» Provided information:
+--
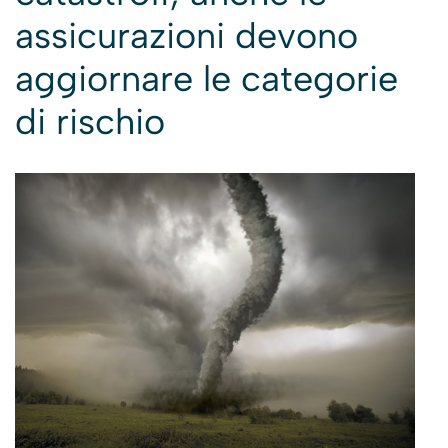
assicurazioni devono
aggiornare le categorie
di rischio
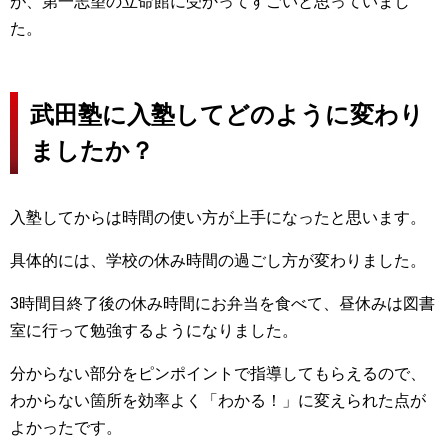
が、第一志望の立命館に受かってすごいと思っていまし
た。
武田塾に入塾してどのように変わり
ましたか？
入塾してからは時間の使い方が上手になったと思います。
具体的には、学校の休み時間の過ごし方が変わりました。
3時間目終了後の休み時間にお弁当を食べて、昼休みは図書
室に行って勉強するようになりました。
分からない部分をピンポイントで指導してもらえるので、
わからない箇所を効率よく「わかる！」に変えられた点が
よかったです。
+--
» Task directions: Please copy every entry exactly, without the pictures.

» Written solution:
assicurazioni devono
aggiornare le categorie
di rischio
が、第一志望の立命館に受かってすごいと思っていまし
た。
武田塾に入塾してどのように変わり
ましたか？
入塾してからは時間の使い方が上手になったと思います。
具体的には、学校の休み時間の過ごし方が変わりました。
3時間目終了後の休み時間にお弁当を食べて、昼休みは図書
室に行って勉強するようになりました。
分からない部分をピンポイントで指導してもらえるので、
わからない箇所を効率よく「わかる！」に変えられた点が
よかったです。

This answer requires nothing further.